### Detect Data Drift in ML Models
**Objective**: Monitor and detect changes in data distributions that impact ML model performance.

**Task**: Categorical Feature Drift

**Steps**:
1. Load the baseline distribution for a categorical feature (e.g., gender ) from your training dataset.
2. Load the same feature from your current production data.
3. Use chi-squared tests to compare the distributions of the categorical feature.
4. Step 4: If significant drift is detected, investigate the cause and update the model as needed.

In [2]:
import pandas as pd
import numpy as np
from scipy.stats import chi2_contingency

# Step 1: Load baseline (training) data with 'gender'
baseline_data = pd.DataFrame({
    'gender': np.random.choice(['Male', 'Female'], size=1000, p=[0.6, 0.4])
})

# Step 2: Load production data with same feature
production_data = pd.DataFrame({
    'gender': np.random.choice(['Male', 'Female'], size=1000, p=[0.45, 0.55])  # Simulated drift
})

# Step 3: Compute frequency counts
baseline_counts = baseline_data['gender'].value_counts().sort_index()
production_counts = production_data['gender'].value_counts().sort_index()

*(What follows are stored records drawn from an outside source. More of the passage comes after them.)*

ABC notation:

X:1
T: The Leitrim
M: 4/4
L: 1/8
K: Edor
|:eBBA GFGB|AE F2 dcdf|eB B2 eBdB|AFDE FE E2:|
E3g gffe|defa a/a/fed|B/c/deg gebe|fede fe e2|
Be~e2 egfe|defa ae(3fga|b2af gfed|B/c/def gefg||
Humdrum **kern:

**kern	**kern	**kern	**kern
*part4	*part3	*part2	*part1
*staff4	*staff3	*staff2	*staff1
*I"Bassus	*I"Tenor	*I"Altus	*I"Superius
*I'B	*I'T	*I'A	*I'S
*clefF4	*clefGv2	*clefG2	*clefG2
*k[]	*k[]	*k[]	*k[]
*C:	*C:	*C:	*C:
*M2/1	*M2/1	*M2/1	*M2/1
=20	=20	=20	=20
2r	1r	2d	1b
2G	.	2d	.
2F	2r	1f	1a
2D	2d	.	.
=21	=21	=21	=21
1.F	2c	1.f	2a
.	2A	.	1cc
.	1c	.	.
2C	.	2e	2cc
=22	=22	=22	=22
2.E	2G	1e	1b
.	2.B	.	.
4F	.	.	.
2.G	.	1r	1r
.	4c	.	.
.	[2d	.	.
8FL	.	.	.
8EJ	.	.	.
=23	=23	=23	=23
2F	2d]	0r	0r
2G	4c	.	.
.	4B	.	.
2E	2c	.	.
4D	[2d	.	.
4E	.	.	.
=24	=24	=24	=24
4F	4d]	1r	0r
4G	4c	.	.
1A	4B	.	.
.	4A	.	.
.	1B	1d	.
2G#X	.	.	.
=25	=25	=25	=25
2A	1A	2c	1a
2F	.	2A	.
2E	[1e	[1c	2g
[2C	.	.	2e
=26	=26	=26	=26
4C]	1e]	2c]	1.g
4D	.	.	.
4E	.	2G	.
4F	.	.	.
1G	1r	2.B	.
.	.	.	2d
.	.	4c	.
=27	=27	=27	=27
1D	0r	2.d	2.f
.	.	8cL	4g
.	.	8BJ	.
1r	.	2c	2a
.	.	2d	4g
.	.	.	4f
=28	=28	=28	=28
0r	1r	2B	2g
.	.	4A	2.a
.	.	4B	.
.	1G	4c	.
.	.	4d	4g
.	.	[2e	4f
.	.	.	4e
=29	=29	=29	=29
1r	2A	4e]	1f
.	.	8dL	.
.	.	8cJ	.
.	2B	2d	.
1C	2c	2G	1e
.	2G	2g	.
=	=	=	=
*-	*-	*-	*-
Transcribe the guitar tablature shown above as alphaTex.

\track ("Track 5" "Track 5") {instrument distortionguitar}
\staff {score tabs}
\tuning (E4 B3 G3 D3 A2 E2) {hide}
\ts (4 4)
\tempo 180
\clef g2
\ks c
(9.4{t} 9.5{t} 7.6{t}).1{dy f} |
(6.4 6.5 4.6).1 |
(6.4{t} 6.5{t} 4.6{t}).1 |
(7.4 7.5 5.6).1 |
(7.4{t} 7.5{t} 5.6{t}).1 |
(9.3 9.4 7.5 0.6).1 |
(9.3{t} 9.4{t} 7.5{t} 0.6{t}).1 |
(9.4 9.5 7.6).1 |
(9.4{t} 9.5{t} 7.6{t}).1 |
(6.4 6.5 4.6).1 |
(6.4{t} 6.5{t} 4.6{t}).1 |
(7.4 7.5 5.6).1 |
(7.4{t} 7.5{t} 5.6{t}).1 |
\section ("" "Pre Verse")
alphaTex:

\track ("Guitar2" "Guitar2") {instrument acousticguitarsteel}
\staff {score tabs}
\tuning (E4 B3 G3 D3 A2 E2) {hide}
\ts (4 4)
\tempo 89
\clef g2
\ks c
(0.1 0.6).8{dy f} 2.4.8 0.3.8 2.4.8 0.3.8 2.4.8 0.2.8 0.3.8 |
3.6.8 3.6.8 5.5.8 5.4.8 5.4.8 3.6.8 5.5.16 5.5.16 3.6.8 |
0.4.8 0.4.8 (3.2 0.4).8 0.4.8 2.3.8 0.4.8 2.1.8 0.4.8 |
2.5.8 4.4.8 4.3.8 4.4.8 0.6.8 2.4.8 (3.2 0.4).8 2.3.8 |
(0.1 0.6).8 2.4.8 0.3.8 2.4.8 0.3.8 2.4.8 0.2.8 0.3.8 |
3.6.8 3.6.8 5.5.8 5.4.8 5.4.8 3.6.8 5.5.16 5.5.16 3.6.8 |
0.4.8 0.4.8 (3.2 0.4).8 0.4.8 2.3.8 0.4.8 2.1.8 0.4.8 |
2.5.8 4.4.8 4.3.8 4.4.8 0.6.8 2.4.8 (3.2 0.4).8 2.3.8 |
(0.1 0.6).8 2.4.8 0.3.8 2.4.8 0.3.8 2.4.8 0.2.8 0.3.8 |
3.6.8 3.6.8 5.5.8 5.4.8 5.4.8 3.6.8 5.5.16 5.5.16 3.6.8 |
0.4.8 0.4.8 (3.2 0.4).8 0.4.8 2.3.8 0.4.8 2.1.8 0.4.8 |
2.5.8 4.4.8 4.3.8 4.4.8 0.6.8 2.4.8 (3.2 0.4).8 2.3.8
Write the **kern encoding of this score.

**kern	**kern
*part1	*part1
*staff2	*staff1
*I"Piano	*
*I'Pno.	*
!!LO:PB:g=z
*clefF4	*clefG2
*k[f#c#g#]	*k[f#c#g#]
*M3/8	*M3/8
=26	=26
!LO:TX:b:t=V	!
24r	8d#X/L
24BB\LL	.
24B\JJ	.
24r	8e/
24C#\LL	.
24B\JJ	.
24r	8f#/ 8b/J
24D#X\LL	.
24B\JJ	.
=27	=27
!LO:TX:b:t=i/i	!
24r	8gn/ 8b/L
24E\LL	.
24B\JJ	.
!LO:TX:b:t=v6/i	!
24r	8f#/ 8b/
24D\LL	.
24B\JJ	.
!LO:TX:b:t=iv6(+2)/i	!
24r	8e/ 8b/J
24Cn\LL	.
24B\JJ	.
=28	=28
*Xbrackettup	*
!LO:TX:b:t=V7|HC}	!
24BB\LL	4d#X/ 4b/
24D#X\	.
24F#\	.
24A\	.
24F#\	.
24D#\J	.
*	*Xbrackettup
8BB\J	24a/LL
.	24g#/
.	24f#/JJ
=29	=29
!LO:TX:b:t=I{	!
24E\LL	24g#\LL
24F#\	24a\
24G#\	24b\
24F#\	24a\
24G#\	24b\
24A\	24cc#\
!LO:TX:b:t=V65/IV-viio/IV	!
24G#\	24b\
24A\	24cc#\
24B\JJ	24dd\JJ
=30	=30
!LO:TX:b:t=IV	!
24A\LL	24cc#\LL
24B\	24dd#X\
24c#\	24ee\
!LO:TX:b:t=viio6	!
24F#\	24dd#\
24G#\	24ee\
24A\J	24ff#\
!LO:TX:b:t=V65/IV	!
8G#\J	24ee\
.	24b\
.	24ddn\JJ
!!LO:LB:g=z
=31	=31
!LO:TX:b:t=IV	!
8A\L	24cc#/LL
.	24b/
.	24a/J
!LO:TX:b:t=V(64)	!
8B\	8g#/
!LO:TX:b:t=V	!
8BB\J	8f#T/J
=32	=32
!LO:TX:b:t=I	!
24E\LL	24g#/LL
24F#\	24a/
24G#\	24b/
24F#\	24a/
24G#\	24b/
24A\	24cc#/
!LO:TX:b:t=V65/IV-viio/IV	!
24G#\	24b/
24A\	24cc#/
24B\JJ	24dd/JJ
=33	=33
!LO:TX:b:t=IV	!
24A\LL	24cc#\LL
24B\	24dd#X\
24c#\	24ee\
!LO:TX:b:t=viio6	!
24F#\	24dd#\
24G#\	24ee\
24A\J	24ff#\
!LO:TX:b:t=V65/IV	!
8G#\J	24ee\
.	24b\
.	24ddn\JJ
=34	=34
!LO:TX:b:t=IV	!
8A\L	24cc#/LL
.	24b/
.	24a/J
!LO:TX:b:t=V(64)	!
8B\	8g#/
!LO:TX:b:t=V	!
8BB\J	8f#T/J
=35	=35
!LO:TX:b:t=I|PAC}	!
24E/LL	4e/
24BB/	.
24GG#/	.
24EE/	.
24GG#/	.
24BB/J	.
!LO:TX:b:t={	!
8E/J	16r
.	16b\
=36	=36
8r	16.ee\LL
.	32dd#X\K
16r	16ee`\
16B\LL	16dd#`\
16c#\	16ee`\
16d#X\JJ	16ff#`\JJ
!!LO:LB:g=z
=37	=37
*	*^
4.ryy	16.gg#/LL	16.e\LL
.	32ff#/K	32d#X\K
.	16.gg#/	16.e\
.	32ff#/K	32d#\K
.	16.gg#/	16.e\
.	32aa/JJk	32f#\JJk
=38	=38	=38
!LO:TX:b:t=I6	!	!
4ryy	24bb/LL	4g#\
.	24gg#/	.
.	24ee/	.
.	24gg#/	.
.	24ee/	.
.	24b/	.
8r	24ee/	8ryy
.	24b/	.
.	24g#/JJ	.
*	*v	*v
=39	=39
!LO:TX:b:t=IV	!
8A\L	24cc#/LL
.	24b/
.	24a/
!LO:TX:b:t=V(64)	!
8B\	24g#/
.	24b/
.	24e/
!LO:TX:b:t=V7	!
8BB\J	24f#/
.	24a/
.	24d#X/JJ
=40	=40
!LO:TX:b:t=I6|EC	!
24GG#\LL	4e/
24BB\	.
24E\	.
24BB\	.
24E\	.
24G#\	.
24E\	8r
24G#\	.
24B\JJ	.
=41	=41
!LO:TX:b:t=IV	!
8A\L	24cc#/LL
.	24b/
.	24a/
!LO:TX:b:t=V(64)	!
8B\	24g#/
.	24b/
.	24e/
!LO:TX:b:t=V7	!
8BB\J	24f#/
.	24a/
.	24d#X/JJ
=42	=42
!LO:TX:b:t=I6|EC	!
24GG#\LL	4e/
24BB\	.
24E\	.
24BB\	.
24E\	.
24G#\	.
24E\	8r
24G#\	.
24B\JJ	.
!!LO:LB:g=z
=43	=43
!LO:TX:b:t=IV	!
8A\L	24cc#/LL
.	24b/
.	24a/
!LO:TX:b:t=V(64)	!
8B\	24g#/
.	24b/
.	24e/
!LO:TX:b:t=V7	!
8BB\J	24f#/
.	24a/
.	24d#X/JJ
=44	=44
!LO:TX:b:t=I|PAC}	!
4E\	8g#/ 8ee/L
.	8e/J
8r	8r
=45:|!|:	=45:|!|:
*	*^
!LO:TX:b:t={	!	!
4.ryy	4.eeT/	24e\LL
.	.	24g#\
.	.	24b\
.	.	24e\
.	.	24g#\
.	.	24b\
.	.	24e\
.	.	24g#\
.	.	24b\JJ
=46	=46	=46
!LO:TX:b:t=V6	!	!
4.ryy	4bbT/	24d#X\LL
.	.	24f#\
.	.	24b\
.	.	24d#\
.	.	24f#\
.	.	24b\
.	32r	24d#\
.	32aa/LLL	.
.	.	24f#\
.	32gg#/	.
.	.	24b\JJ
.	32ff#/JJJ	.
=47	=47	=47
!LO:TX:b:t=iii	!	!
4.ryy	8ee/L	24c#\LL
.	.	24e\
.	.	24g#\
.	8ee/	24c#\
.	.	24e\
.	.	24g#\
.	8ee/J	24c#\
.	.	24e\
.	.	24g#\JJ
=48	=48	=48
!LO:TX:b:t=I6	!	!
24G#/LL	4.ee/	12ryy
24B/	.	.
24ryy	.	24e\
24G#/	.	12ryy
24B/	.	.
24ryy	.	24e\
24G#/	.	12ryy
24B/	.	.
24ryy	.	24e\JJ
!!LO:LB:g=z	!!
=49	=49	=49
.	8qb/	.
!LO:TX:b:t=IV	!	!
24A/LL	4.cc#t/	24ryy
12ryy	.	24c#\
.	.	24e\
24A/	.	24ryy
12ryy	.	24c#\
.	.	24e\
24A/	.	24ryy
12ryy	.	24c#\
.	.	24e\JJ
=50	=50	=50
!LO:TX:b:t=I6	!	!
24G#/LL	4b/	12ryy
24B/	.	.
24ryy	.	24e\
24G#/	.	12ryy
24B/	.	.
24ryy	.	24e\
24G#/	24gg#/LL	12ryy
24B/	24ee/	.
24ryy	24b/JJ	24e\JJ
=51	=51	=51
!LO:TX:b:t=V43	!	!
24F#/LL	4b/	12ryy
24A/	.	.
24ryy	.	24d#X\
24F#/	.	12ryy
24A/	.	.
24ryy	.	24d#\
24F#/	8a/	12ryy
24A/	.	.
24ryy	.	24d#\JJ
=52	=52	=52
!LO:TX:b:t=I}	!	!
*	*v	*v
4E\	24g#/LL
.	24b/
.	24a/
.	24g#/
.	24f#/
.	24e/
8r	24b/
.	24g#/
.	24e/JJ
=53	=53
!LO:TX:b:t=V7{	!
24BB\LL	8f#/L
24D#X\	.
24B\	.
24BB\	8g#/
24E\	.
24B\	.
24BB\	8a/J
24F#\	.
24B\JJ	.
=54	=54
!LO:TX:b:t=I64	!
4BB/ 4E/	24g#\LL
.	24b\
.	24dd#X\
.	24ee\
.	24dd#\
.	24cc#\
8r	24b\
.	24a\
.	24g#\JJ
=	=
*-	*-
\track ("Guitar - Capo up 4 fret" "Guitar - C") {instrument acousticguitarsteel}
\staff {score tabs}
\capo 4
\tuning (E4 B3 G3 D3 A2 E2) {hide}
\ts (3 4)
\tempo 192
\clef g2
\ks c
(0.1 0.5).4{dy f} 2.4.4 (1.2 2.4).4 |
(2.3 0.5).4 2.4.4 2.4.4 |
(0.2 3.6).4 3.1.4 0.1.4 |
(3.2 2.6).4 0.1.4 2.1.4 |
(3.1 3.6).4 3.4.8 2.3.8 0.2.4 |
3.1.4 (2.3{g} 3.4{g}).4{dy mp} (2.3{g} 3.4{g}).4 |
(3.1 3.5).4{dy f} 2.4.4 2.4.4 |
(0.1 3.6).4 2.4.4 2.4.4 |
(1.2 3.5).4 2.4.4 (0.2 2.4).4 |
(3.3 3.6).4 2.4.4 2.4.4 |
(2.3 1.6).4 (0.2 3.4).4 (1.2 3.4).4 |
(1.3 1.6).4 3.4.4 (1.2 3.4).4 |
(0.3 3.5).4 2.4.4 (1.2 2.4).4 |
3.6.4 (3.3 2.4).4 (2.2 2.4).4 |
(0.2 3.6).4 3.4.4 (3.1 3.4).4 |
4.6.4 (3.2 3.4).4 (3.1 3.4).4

# Align categories across both distributions
all_categories = sorted(set(baseline_counts.index).union(set(production_counts.index)))
baseline_freq = [baseline_counts.get(cat, 0) for cat in all_categories]
production_freq = [production_counts.get(cat, 0) for cat in all_categories]

# Step 4: Build contingency table and apply Chi-squared test
contingency_table = [baseline_freq, production_freq]
chi2, p_value, dof, expected = chi2_contingency(contingency_table)

# Step 5: Results
print(f"Chi-squared Statistic: {chi2:.4f}")
print(f"P-value: {p_value:.4f}")

if p_value < 0.05:
    print("⚠️ Drift detected in categorical feature distribution (statistically significant).")
else:
    print("✅ No significant drift detected in categorical feature distribution.")

Chi-squared Statistic: 37.6924
P-value: 0.0000
⚠️ Drift detected in categorical feature distribution (statistically significant).